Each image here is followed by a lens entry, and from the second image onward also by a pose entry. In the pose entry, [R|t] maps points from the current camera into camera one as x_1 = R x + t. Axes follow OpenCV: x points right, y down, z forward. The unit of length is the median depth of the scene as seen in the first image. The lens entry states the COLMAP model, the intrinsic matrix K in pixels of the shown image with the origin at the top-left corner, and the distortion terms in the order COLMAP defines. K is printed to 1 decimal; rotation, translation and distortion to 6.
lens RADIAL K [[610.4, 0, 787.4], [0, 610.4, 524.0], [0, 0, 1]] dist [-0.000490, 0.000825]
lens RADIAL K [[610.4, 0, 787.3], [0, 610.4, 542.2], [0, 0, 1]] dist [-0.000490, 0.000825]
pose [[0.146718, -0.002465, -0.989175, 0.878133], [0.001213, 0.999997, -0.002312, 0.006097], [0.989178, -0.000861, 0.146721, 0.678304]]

====

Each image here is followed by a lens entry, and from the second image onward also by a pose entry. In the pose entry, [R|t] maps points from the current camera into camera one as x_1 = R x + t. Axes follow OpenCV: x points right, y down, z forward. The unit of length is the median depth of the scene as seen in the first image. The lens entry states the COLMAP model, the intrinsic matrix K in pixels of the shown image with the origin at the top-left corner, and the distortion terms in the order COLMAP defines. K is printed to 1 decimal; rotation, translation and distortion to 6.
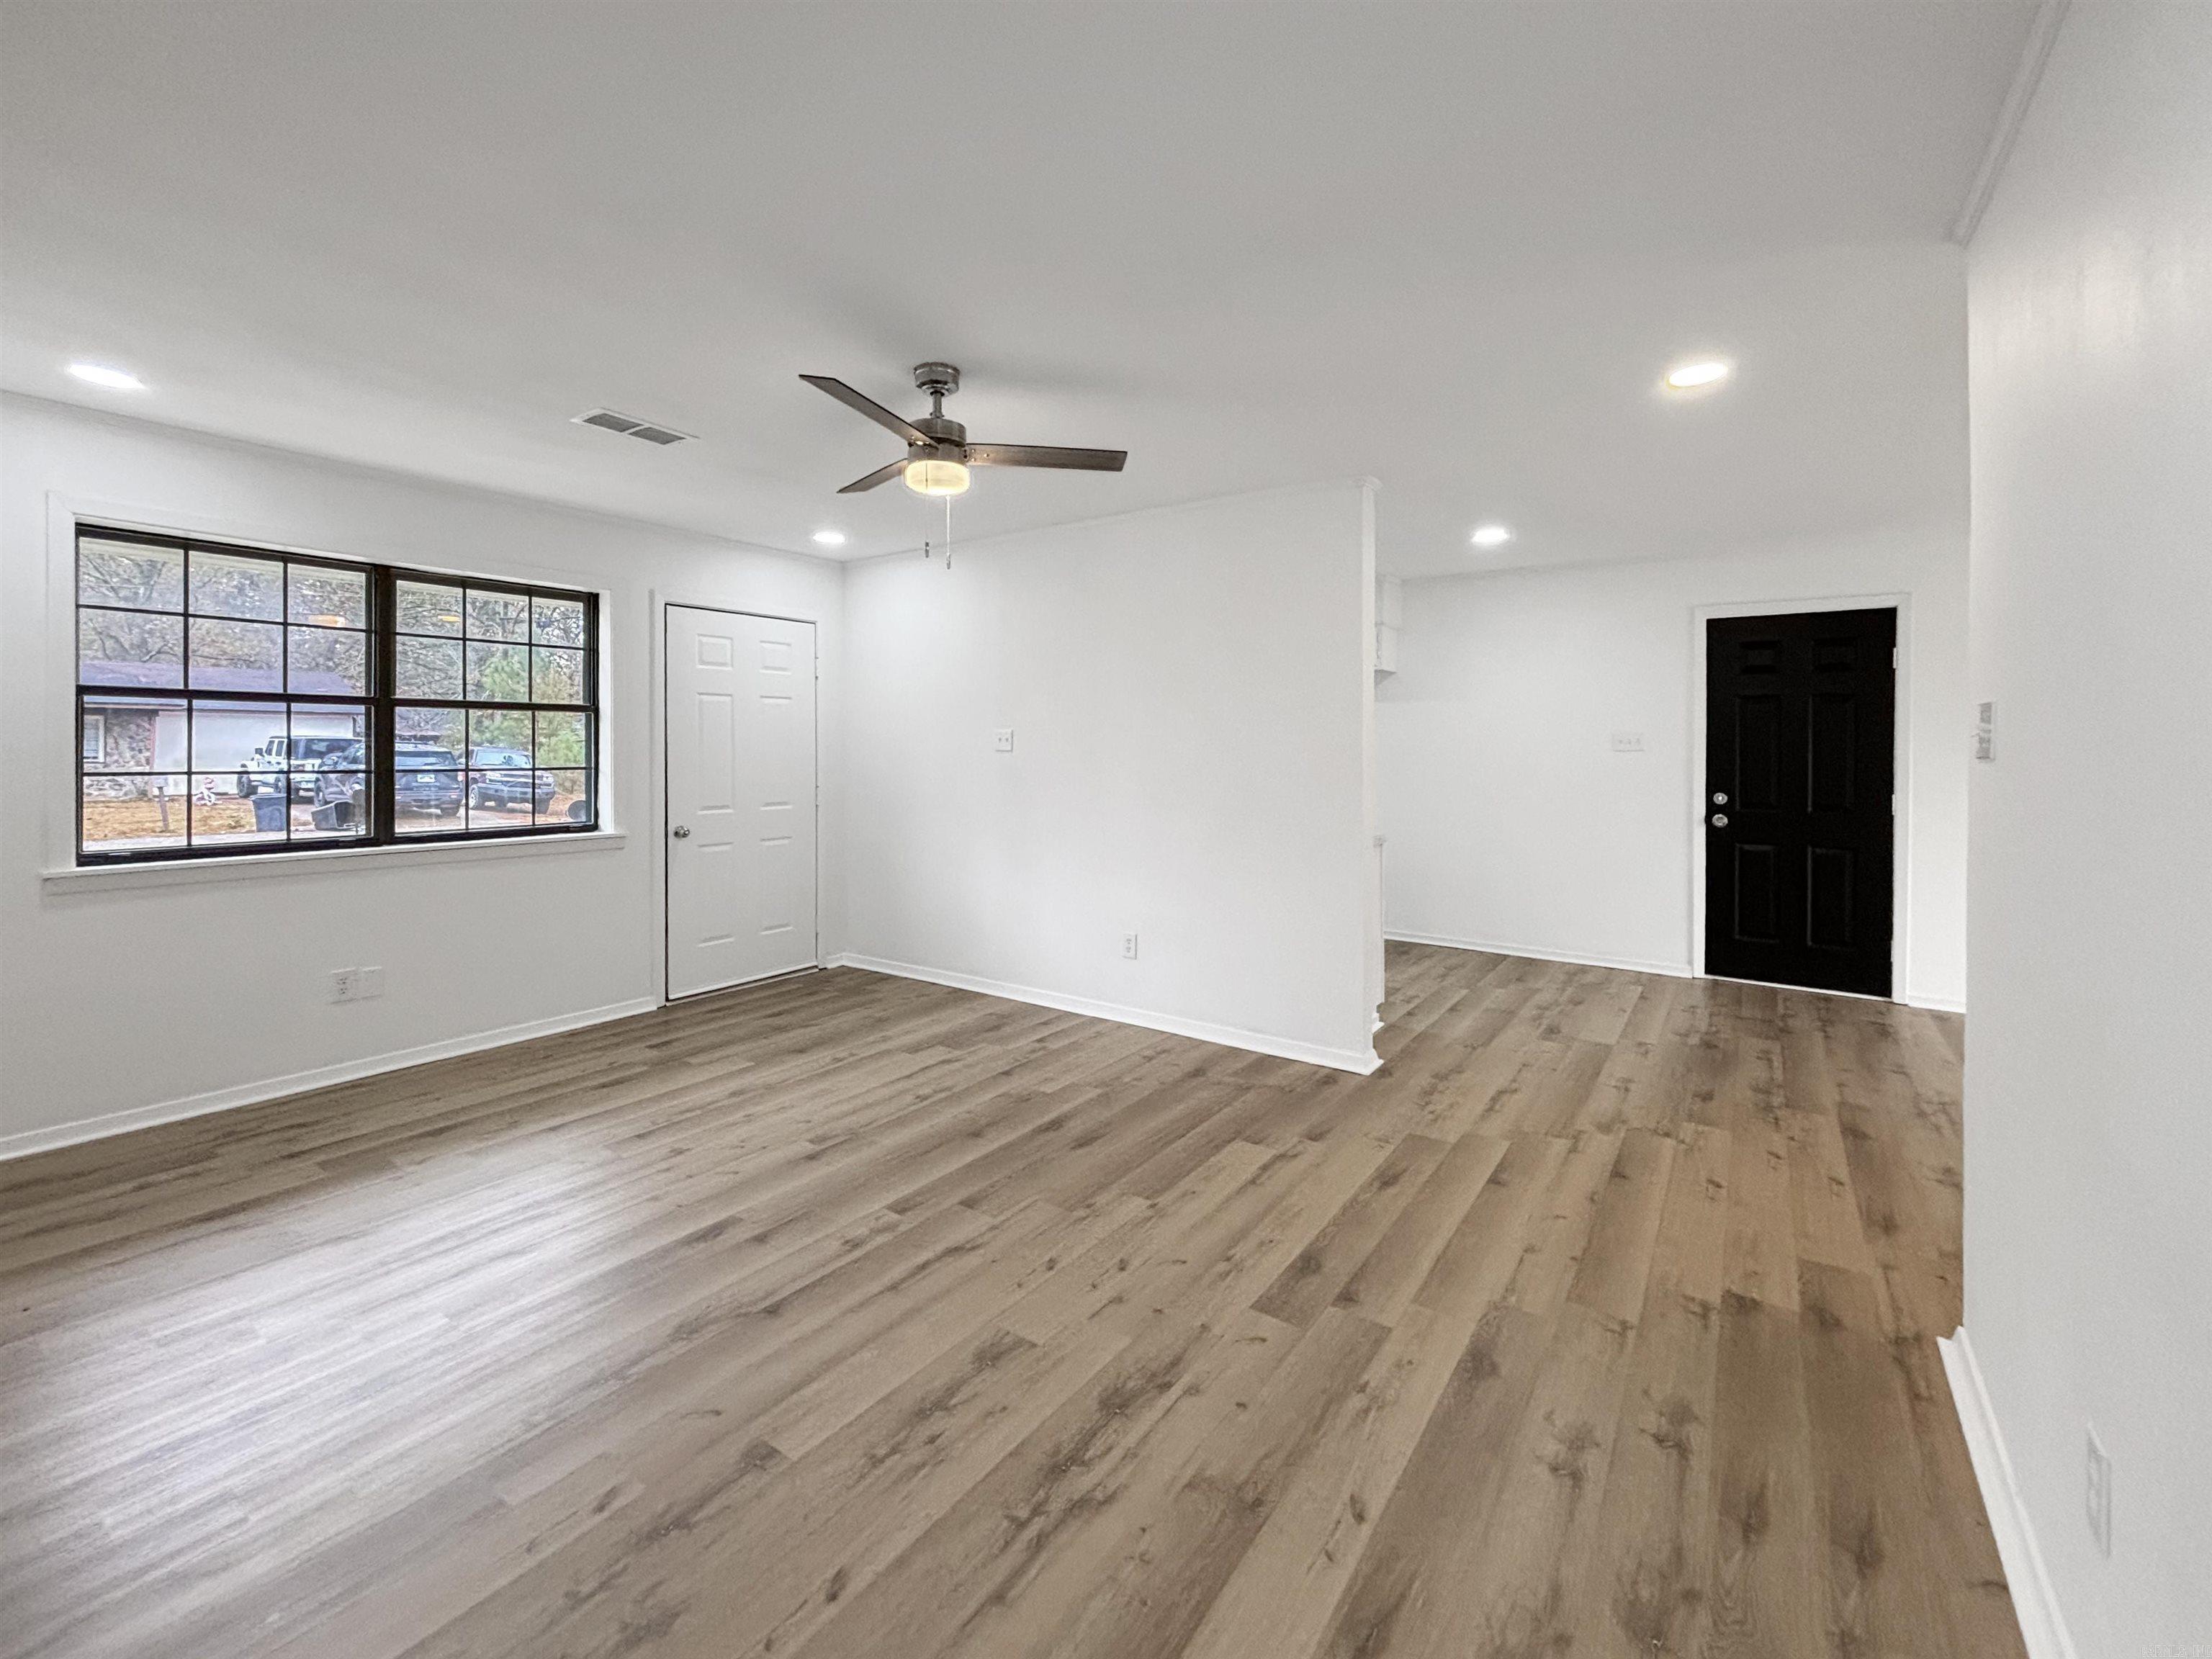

====

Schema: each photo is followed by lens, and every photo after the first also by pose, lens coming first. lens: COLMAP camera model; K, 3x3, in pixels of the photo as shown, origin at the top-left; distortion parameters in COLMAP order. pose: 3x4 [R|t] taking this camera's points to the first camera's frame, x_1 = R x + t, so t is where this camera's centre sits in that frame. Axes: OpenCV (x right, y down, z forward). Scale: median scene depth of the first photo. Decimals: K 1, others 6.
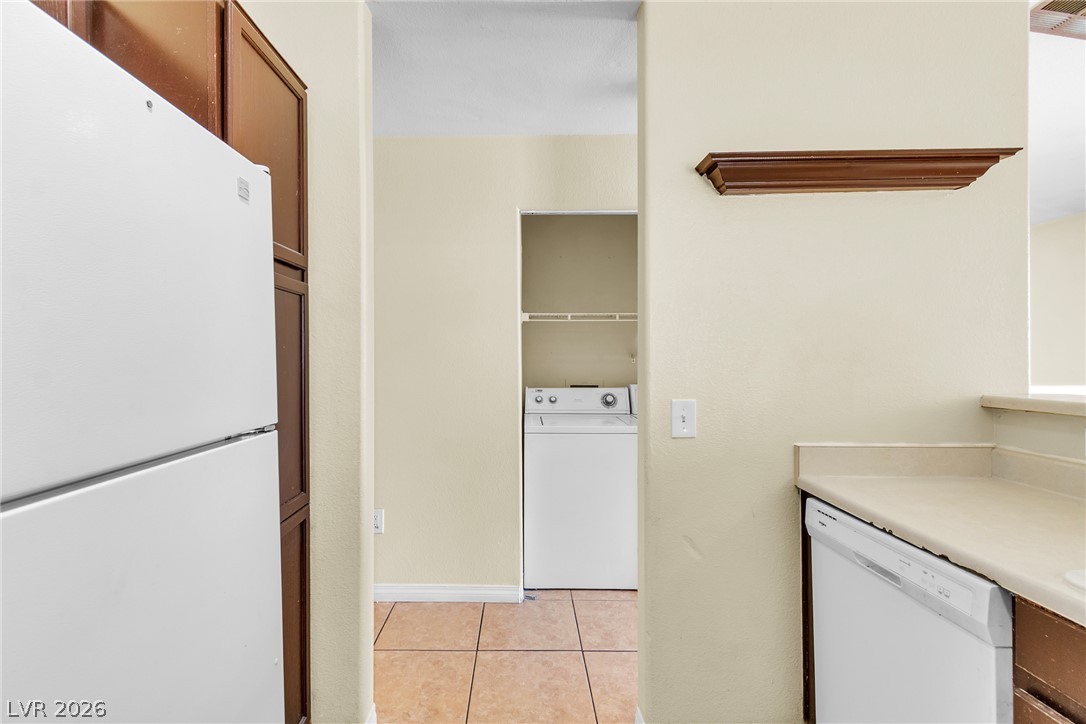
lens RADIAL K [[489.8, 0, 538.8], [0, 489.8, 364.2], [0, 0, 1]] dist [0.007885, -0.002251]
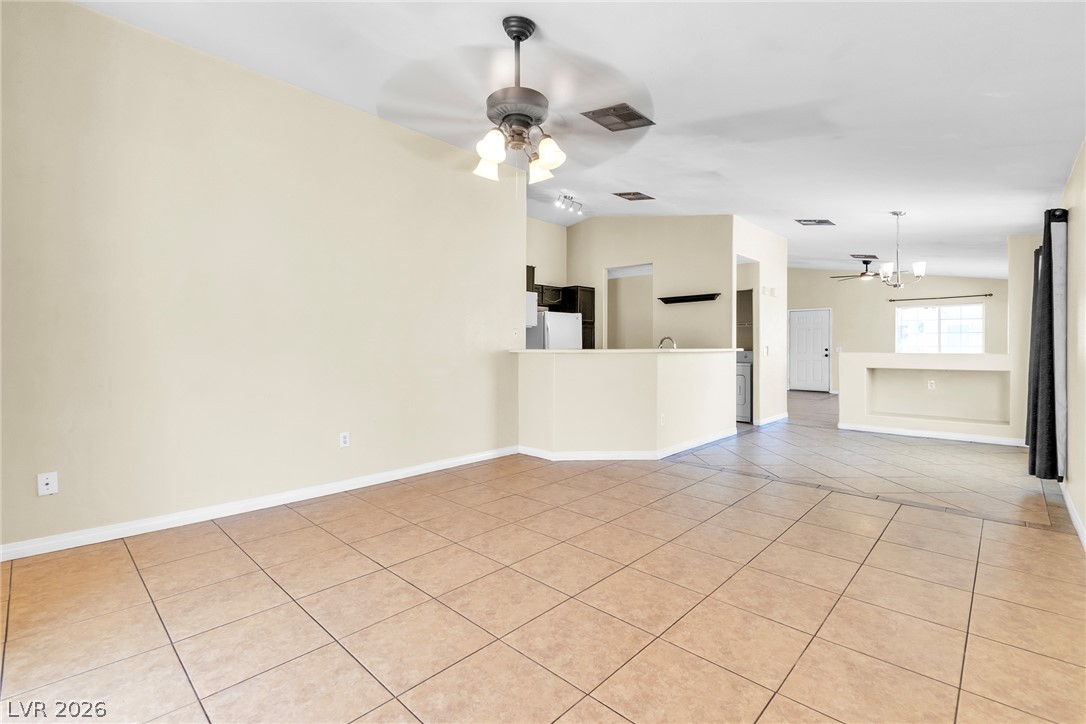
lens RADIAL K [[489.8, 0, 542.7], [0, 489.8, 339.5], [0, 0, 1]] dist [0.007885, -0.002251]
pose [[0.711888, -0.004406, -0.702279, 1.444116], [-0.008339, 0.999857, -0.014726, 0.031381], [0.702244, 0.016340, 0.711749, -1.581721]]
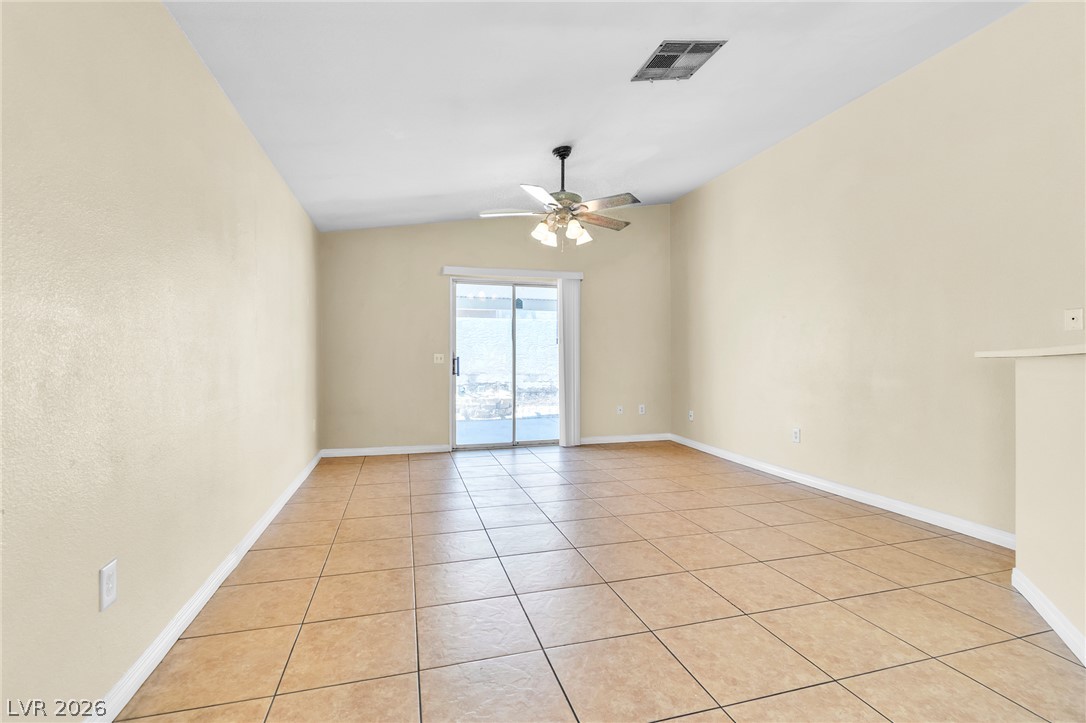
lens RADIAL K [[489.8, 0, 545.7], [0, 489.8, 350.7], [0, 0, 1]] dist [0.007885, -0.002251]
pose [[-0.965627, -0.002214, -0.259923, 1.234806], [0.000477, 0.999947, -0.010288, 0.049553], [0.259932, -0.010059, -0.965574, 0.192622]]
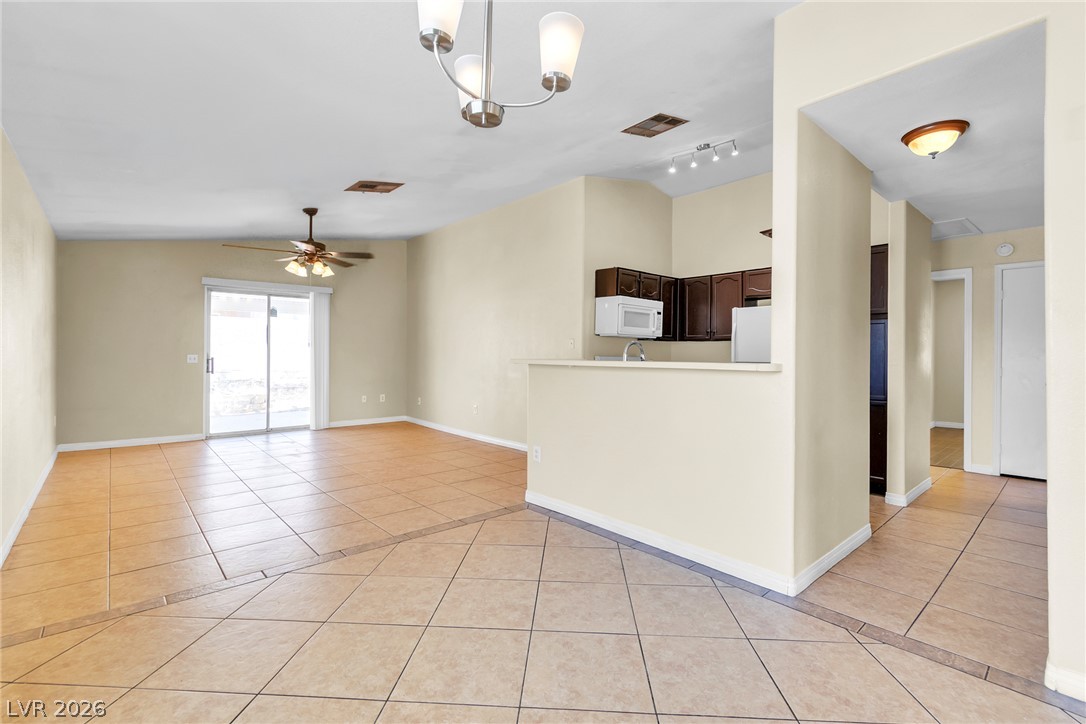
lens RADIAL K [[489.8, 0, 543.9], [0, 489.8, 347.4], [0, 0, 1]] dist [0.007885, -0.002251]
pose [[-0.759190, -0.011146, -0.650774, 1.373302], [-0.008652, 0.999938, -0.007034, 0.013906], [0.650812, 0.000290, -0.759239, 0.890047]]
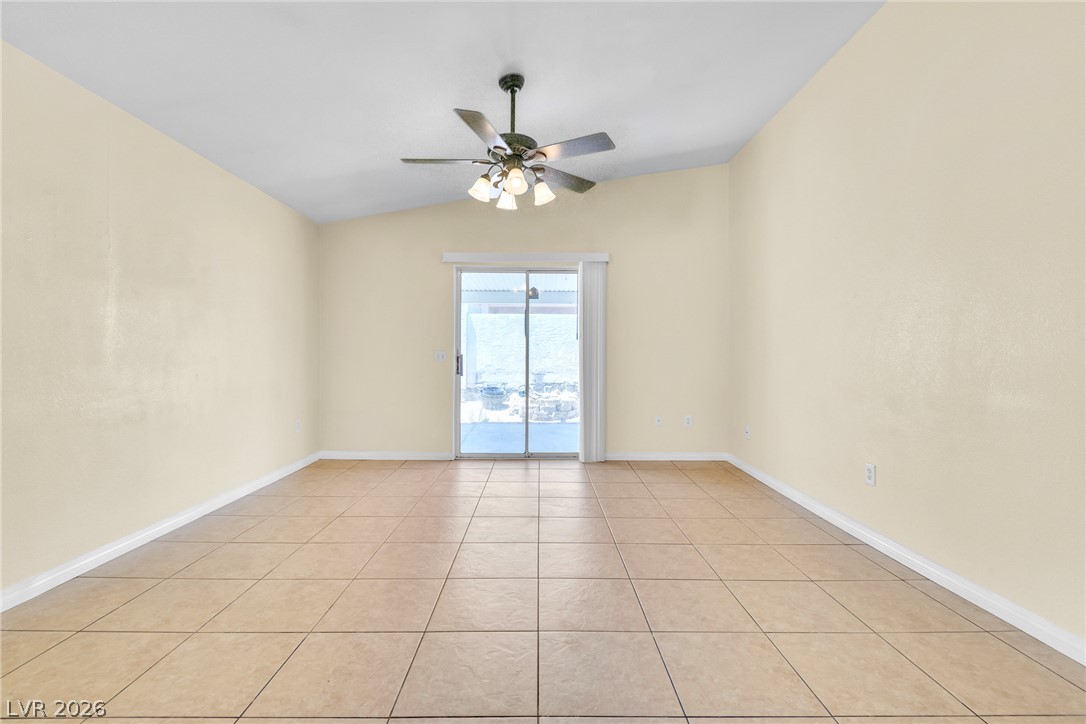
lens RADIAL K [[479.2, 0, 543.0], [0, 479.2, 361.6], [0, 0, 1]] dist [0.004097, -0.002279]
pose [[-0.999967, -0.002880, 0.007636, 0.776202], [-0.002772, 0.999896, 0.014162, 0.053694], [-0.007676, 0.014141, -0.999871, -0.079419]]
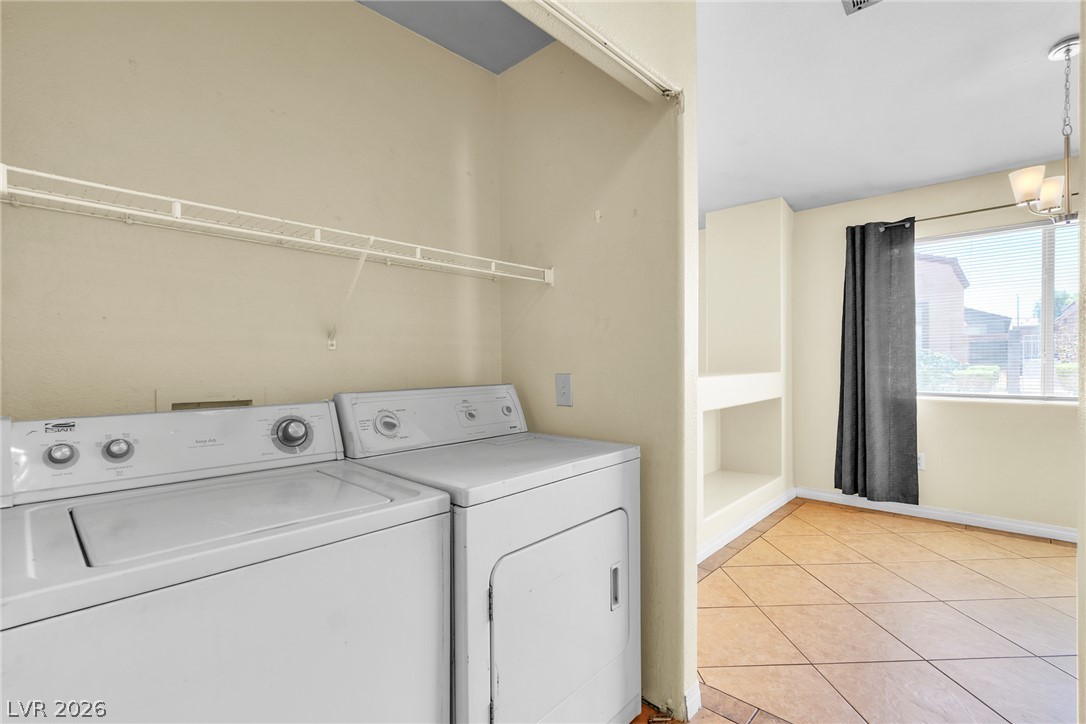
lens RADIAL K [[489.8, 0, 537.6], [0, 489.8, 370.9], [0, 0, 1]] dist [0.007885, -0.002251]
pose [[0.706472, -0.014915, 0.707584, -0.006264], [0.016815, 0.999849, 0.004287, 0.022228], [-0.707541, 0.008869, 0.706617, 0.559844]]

====

THE TASK:
Lay out the records from the line with "Schema: each photo" to the line with "364.2], [0, 0, 1]] dist [0.007885, -0.002251]" as a two-column CSV with the columns input and output. Give one row for each text and its answer, put each in a single quoted field with line breaks turned into spaces, and leave out the pictures.

YOUR RESPONSE:
input,output
"Schema: each photo is followed by lens, and every photo after the first also by pose, lens coming first. lens: COLMAP camera model; K, 3x3, in pixels of the photo as shown, origin at the top-left; distortion parameters in COLMAP order. pose: 3x4 [R|t] taking this camera's points to the first camera's frame, x_1 = R x + t, so t is where this camera's centre sits in that frame. Axes: OpenCV (x right, y down, z forward). Scale: median scene depth of the first photo. Decimals: K 1, others 6.","lens RADIAL K [[489.8, 0, 538.8], [0, 489.8, 364.2], [0, 0, 1]] dist [0.007885, -0.002251]"